Hacker News new | ask | show | jobs
by bambax 473 days ago
Where did you test it? At the end of the post they say:

> Mistral OCR capabilities are free to try on le Chat

but when asked, Le Chat responds:

> can you do ocr?

> I don't have the capability to perform Optical Character Recognition (OCR) directly. However, if you have an image with text that you need to extract, you can describe the text or provide details, and I can help you with any information or analysis related to that text. If you need OCR functionality, you might need to use a specialized tool or service designed for that purpose.

Edit: Tried anyway by attaching an image; it said it could do OCR and then output... completely random text that had absolutely nothing to do with the text in the image!... Concerning.

Tried again with a better definition image, output only the first twenty words or so of the page.

Did you try using the API?
#####
◆ **WHAT THE TASK REQUIRES**: Reproduce verbatim the portion of the forum comment on Mistral OCR between "but when asked, Le" and "the image!... Concerning.", inclusive.

◆ **DATASET SECTION**:
#####
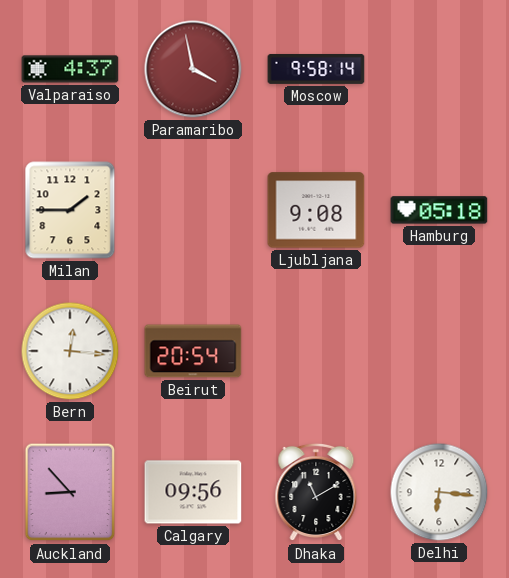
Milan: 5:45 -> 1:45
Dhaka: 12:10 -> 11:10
#####
◆ **REPLY**:
but when asked, Le Chat responds:

> can you do ocr?

> I don't have the capability to perform Optical Character Recognition (OCR) directly. However, if you have an image with text that you need to extract, you can describe the text or provide details, and I can help you with any information or analysis related to that text. If you need OCR functionality, you might need to use a specialized tool or service designed for that purpose.

Edit: Tried anyway by attaching an image; it said it could do OCR and then output... completely random text that had absolutely nothing to do with the text in the image!... Concerning.